### Selected text
The Nazis Strike is the second film of Frank Capra's Why We Fight propaganda film series. It introduces Germany as a nation whose aggressive ambitions began in 1863 with Otto von Bismarck and the Nazis as its latest incarnation.

Heartland Theory

Hitler's plan for world domination is described in terms of Halford Mackinder's Heartland Theory, which starts about three minutes into the film:

Fifth column activity
The next focus of the film is the "softening-up" of the Western democracies by using fascist organizations such as the Belgian Rexists, the French Cross of Fire, the Sudeten German National Socialist Party of Konrad Henlein, the British Union of Fascists, and the German American Bund. Meanwhile, in Germany, the Nazis are beginning an enormous process of rearmament.

### Records shown
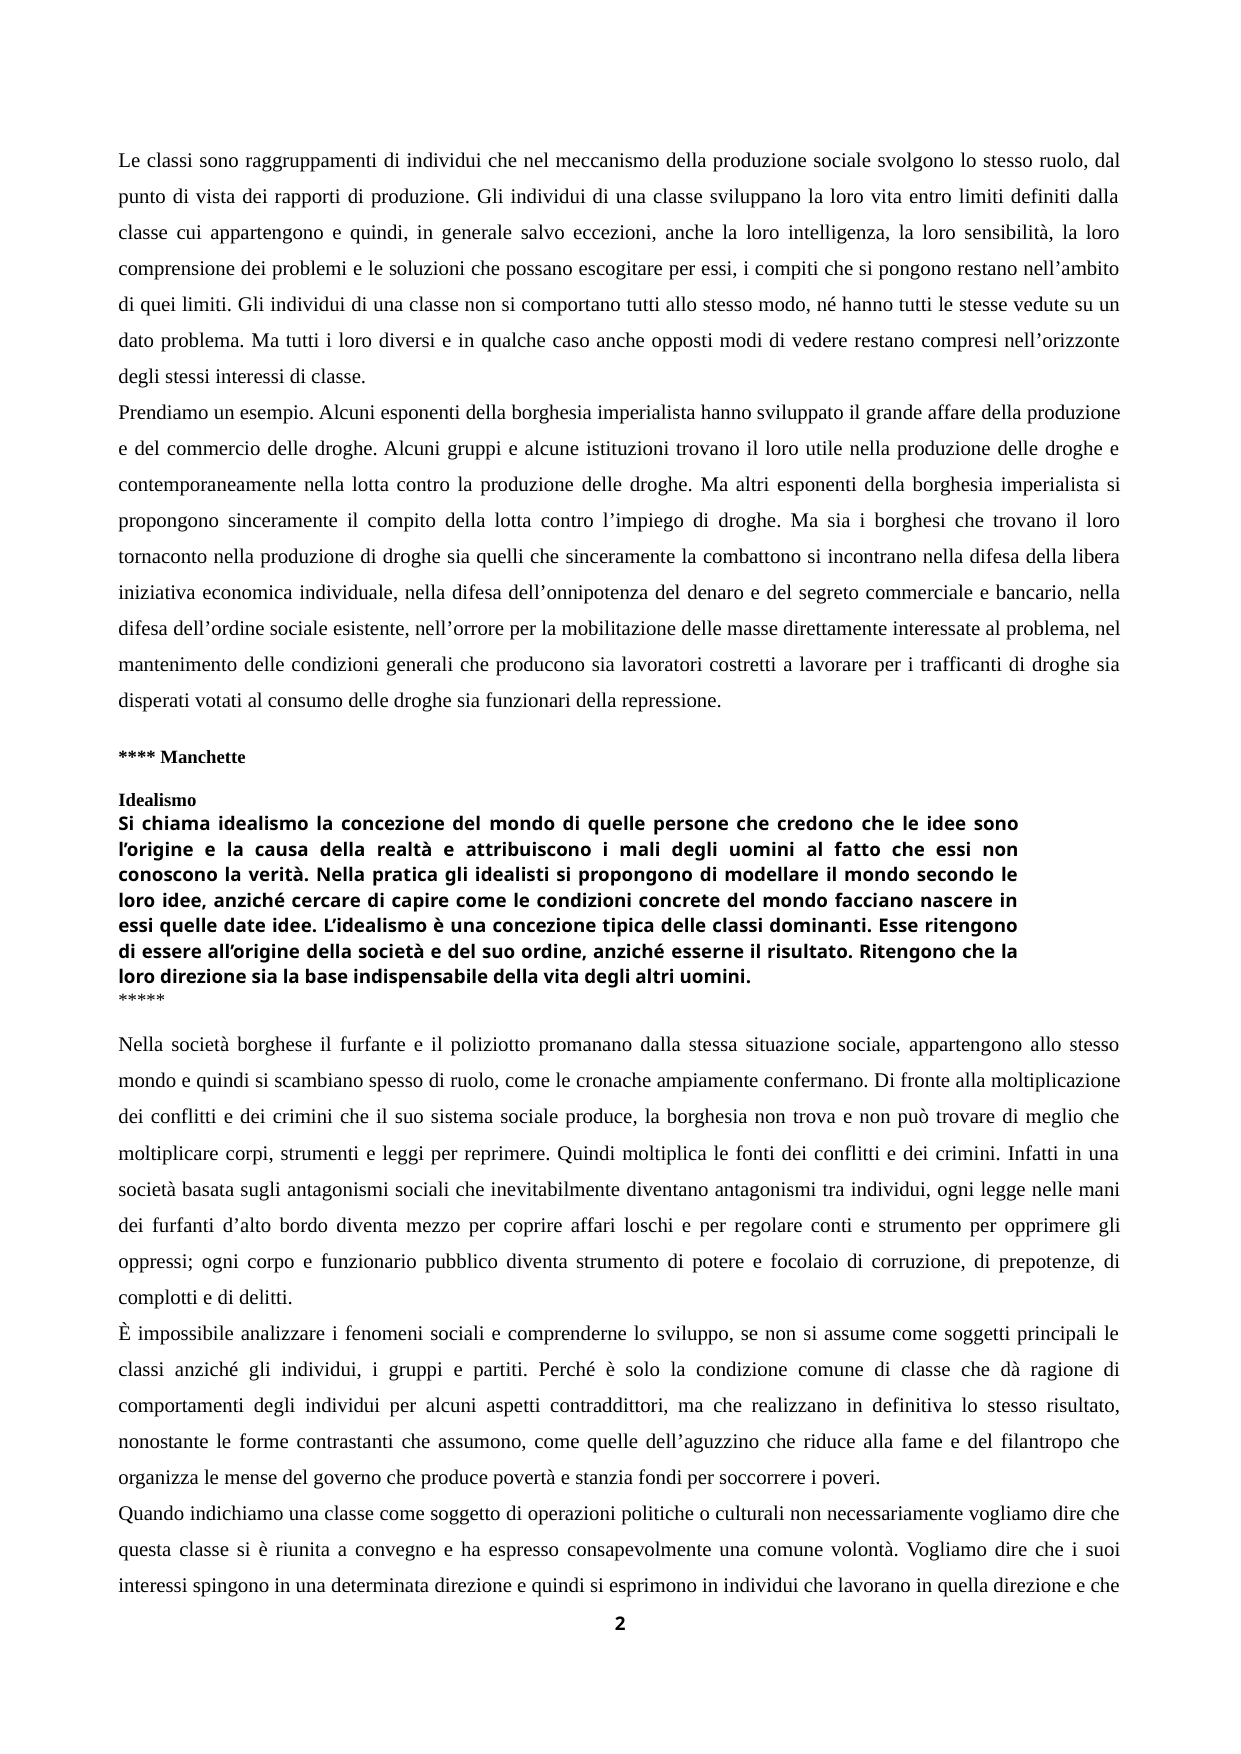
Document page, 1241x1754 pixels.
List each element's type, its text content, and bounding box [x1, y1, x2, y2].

text Le classi sono raggruppamenti di individui che nel meccanismo della produzione sociale svolgono lo stesso ruolo, dal punto di vista dei rapporti di produzione. Gli individui di una classe sviluppano la loro vita entro limiti definiti dalla classe cui appartengono e quindi, in generale salvo eccezioni, anche la loro intelligenza, la loro sensibilità, la loro comprensione dei problemi e le soluzioni che possano escogitare per essi, i compiti che si pongono restano nell’ambito di quei limiti. Gli individui di una classe non si comportano tutti allo stesso modo, né hanno tutti le stesse vedute su un dato problema. Ma tutti i loro diversi e in qualche caso anche opposti modi di vedere restano compresi nell’orizzonte degli stessi interessi di classe. [118, 148, 1122, 388]
text Prendiamo un esempio. Alcuni esponenti della borghesia imperialista hanno sviluppato il grande affare della produzione e del commercio delle droghe. Alcuni gruppi e alcune istituzioni trovano il loro utile nella produzione delle droghe e contemporaneamente nella lotta contro la produzione delle droghe. Ma altri esponenti della borghesia imperialista si propongono sinceramente il compito della lotta contro l’impiego di droghe. Ma sia i borghesi che trovano il loro tornaconto nella produzione di droghe sia quelli che sinceramente la combattono si incontrano nella difesa della libera iniziativa economica individuale, nella difesa dell’onnipotenza del denaro e del segreto commerciale e bancario, nella difesa dell’ordine sociale esistente, nell’orrore per la mobilitazione delle masse direttamente interessate al problema, nel mantenimento delle condizioni generali che producono sia lavoratori costretti a lavorare per i trafficanti di droghe sia disperati votati al consumo delle droghe sia funzionari della repressione. [118, 400, 1122, 712]
text Nella società borghese il furfante e il poliziotto promanano dalla stessa situazione sociale, appartengono allo stesso mondo e quindi si scambiano spesso di ruolo, come le cronache ampiamente confermano. Di fronte alla moltiplicazione dei conflitti e dei crimini che il suo sistema sociale produce, la borghesia non trova e non può trovare di meglio che moltiplicare corpi, strumenti e leggi per reprimere. Quindi moltiplica le fonti dei conflitti e dei crimini. Infatti in una società basata sugli antagonismi sociali che inevitabilmente diventano antagonismi tra individui, ogni legge nelle mani dei furfanti d’alto bordo diventa mezzo per coprire affari loschi e per regolare conti e strumento per opprimere gli oppressi; ogni corpo e funzionario pubblico diventa strumento di potere e focolaio di corruzione, di prepotenze, di complotti e di delitti. [118, 1032, 1122, 1309]
text Si chiama idealismo la concezione del mondo di quelle persone che credono che le idee sono l’origine e la causa della realtà e attribuiscono i mali degli uomini al fatto che essi non conoscono la verità. Nella pratica gli idealisti si propongono di modellare il mondo secondo le loro idee, anziché cercare di capire come le condizioni concrete del mondo facciano nascere in essi quelle date idee. L’idealismo è una concezione tipica delle classi dominanti. Esse ritengono di essere all’origine della società e del suo ordine, anziché esserne il risultato. Ritengono che la loro direzione sia la base indispensabile della vita degli altri uomini. [118, 811, 1019, 989]
text Quando indichiamo una classe come soggetto di operazioni politiche o culturali non necessariamente vogliamo dire che questa classe si è riunita a convegno e ha espresso consapevolmente una comune volontà. Vogliamo dire che i suoi interessi spingono in una determinata direzione e quindi si esprimono in individui che lavorano in quella direzione e che [118, 1501, 1122, 1597]
text ***** [118, 989, 1019, 1011]
text **** Manchette [118, 746, 1019, 767]
text Idealismo [118, 789, 1019, 811]
text È impossibile analizzare i fenomeni sociali e comprenderne lo sviluppo, se non si assume come soggetti principali le classi anziché gli individui, i gruppi e partiti. Perché è solo la condizione comune di classe che dà ragione di comportamenti degli individui per alcuni aspetti contraddittori, ma che realizzano in definitiva lo stesso risultato, nonostante le forme contrastanti che assumono, come quelle dell’aguzzino che riduce alla fame e del filantropo che organizza le mense del governo che produce povertà e stanzia fondi per soccorrere i poveri. [118, 1321, 1122, 1489]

### Problems to solve
**a.** In the text on The Nazis Strike, in what year did Germany's aggressive ambitions begin?
**b.** Carry the text on The Nazis Strike forward, picking up right after its last sentence.

### Written answers
**a.** 1863, with Otto von Bismarck.

**b.**
Germany then begins its territorial expansion with the first target being Austria, Hitler's "full-scale invasion test." He then uses his Sudeten "stooges" under Henlein to "soften up" Czechoslovakia and to annex the Sudetenland with the help of a Britain and France, which are desperate to avoid war. Hitler's use of the concept of self-determination as a justification for these annexations is ridiculed by reference to prominent German Americans thoroughly loyal to the Allied cause, such as Admiral Chester Nimitz, Henry J. Kaiser, Wendell Willkie and Senator Robert Wagner.

Invasion of Poland 
The film concludes with the Invasion of Poland, which is depicted with many inaccuracies.

The extreme disparity between the two sides is emphasized. The Germans have 5,000 modern tanks against Poland's 600 obsolete models, and the Luftwaffe has 6,000 modern monoplanes against less than 1,000 aircraft of the Polish Air Force, many of which are outdated biplanes. Animation is also used that graphically shows how Polish army units were encircled and destroyed. The film suggests most of the Polish Air Force to be destroyed on the ground and the Polish Army to rely heavily on mounted cavalry (see Tuchola Forest myth)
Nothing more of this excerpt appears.